The authors tackled the problem of generating actionable counterfactual explanations for machine learning models by developing a method that uses Bayesian networks for density estimation and path planning algorithms, avoiding direct use of sensitive training data. Their approach outperformed state-of-the-art algorithms on a synthetic benchmark of 15 datasets, finding more actionable and simpler counterfactuals, and was applied to a real-world EPA dataset to improve environmental quality policies while ensuring equity.

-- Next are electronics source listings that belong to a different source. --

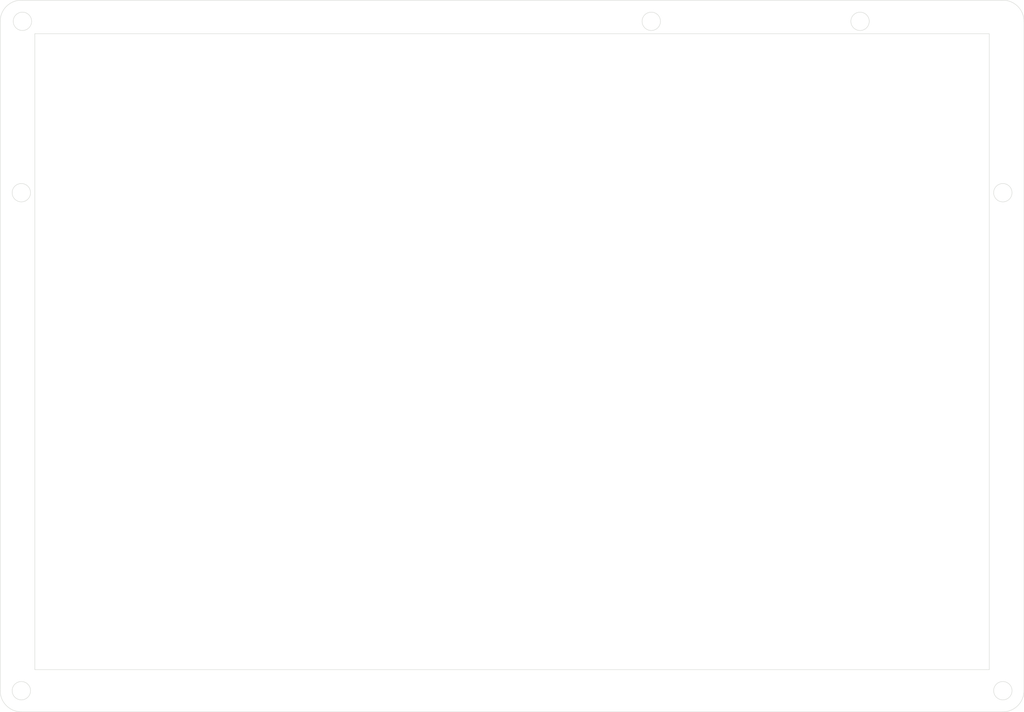
<source format=kicad_pcb>
(kicad_pcb (version 20171130) (host pcbnew "(5.1.12)-1")

  (general
    (thickness 1.6)
    (drawings 19)
    (tracks 0)
    (zones 0)
    (modules 0)
    (nets 1)
  )

  (page A4)
  (layers
    (0 F.Cu signal)
    (31 B.Cu signal)
    (32 B.Adhes user)
    (33 F.Adhes user)
    (34 B.Paste user)
    (35 F.Paste user)
    (36 B.SilkS user)
    (37 F.SilkS user)
    (38 B.Mask user)
    (39 F.Mask user)
    (40 Dwgs.User user)
    (41 Cmts.User user)
    (42 Eco1.User user)
    (43 Eco2.User user)
    (44 Edge.Cuts user)
    (45 Margin user)
    (46 B.CrtYd user)
    (47 F.CrtYd user)
    (48 B.Fab user)
    (49 F.Fab user)
  )

  (setup
    (last_trace_width 0.25)
    (user_trace_width 0.5)
    (trace_clearance 0.2)
    (zone_clearance 0)
    (zone_45_only no)
    (trace_min 0.2)
    (via_size 0.8)
    (via_drill 0.4)
    (via_min_size 0.4)
    (via_min_drill 0.3)
    (uvia_size 0.3)
    (uvia_drill 0.1)
    (uvias_allowed no)
    (uvia_min_size 0.2)
    (uvia_min_drill 0.1)
    (edge_width 0.05)
    (segment_width 0.2)
    (pcb_text_width 0.3)
    (pcb_text_size 1.5 1.5)
    (mod_edge_width 0.12)
    (mod_text_size 1 1)
    (mod_text_width 0.15)
    (pad_size 1.524 1.524)
    (pad_drill 0.762)
    (pad_to_mask_clearance 0)
    (aux_axis_origin 0 0)
    (visible_elements 7FFFFFFF)
    (pcbplotparams
      (layerselection 0x010fc_ffffffff)
      (usegerberextensions false)
      (usegerberattributes false)
      (usegerberadvancedattributes false)
      (creategerberjobfile false)
      (excludeedgelayer true)
      (linewidth 0.100000)
      (plotframeref false)
      (viasonmask false)
      (mode 1)
      (useauxorigin false)
      (hpglpennumber 1)
      (hpglpenspeed 20)
      (hpglpendiameter 15.000000)
      (psnegative false)
      (psa4output false)
      (plotreference true)
      (plotvalue true)
      (plotinvisibletext false)
      (padsonsilk false)
      (subtractmaskfromsilk false)
      (outputformat 1)
      (mirror false)
      (drillshape 0)
      (scaleselection 1)
      (outputdirectory "../../../Order/"))
  )

  (net 0 "")

  (net_class Default "This is the default net class."
    (clearance 0.2)
    (trace_width 0.25)
    (via_dia 0.8)
    (via_drill 0.4)
    (uvia_dia 0.3)
    (uvia_drill 0.1)
  )

  (gr_arc (start 106.397756 69.205088) (end 106.397756 71.73634) (angle -90) (layer Edge.Cuts) (width 0.05) (tstamp 63DBC130))
  (gr_arc (start -11.143756 -11.013291) (end -11.143756 -13.544543) (angle -90) (layer Edge.Cuts) (width 0.05) (tstamp 63DBC12F))
  (gr_arc (start -11.143756 69.205088) (end -13.675008 69.205088) (angle -90) (layer Edge.Cuts) (width 0.05) (tstamp 63DBC12E))
  (gr_arc (start 106.397756 -11.013291) (end 108.929008 -11.013291) (angle -90) (layer Edge.Cuts) (width 0.05) (tstamp 63DBC12D))
  (gr_line (start -11.143756 71.73634) (end 106.397756 71.73634) (layer Edge.Cuts) (width 0.05) (tstamp 63DBC12C))
  (gr_line (start 108.929008 69.205088) (end 108.929008 -11.013291) (layer Edge.Cuts) (width 0.05) (tstamp 63DBC12B))
  (gr_line (start -13.675008 69.205088) (end -13.675008 -11.013291) (layer Edge.Cuts) (width 0.05) (tstamp 63DBC12A))
  (gr_line (start -11.143756 -13.544543) (end 106.397756 -13.544543) (layer Edge.Cuts) (width 0.05) (tstamp 63DBC129))
  (gr_circle (center -11.013291 -11.013291) (end -9.913291 -11.013291) (layer Edge.Cuts) (width 0.05) (tstamp 63DBBC0A))
  (gr_circle (center -11.143756 9.525008) (end -10.043756 9.525008) (layer Edge.Cuts) (width 0.05) (tstamp 63DBBBAF))
  (gr_circle (center -11.143756 69.205088) (end -10.043756 69.205088) (layer Edge.Cuts) (width 0.05) (tstamp 63DBBB88))
  (gr_circle (center 106.397756 69.205088) (end 107.497756 69.205088) (layer Edge.Cuts) (width 0.05) (tstamp 63DBBB4F))
  (gr_circle (center 106.397756 9.525008) (end 107.497756 9.525008) (layer Edge.Cuts) (width 0.05) (tstamp 63DBB9BD))
  (gr_circle (center 89.29695 -11.013291) (end 90.39695 -11.013291) (layer Edge.Cuts) (width 0.05) (tstamp 63DBB98C))
  (gr_circle (center 64.293836 -11.013291) (end 65.393836 -11.013291) (layer Edge.Cuts) (width 0.05))
  (gr_line (start 104.775 66.675) (end -9.525 66.675) (layer Edge.Cuts) (width 0.05))
  (gr_line (start -9.525 66.675) (end -9.525 -9.525) (layer Edge.Cuts) (width 0.05) (tstamp 63CF21D4))
  (gr_line (start 104.775 -9.525) (end 104.775 66.675) (layer Edge.Cuts) (width 0.05))
  (gr_line (start -9.525 -9.525) (end 104.775 -9.525) (layer Edge.Cuts) (width 0.05))

)

</source>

Counterfactual explanations study what should have changed in order to get an alternative result, enabling end-users to understand machine learning mechanisms with counterexamples. Actionability is defined as the ability to transform the original case to be explained into a counterfactual one. We develop a method for actionable counterfactual explanations that, unlike predecessors, does not directly leverage training data. Rather, data is only used to learn a density estimator, creating a search landscape in which to apply path planning algorithms to solve the problem and masking the endogenous data, which can be sensitive or private. We put special focus on estimating the data density using Bayesian networks, demonstrating how their enhanced interpretability is useful in high-stakes scenarios in which fairness is raising concern. Using a synthetic benchmark comprised of 15 datasets, our proposal finds more actionable and simpler counterfactuals than the current state-of-the-art algorithms. We also test our algorithm with a real-world Environmental Protection Agency dataset, facilitating a more efficient and equitable study of policies to improve the quality of life in United States of America counties. Our proposal captures the interaction of variables, ensuring equity in decisions, as policies to improve certain domains of study (air, water quality, etc.) can be detrimental in others. In particular, the sociodemographic domain is often involved, where we find important variables related to the ongoing housing crisis that can potentially have a severe negative impact on communities.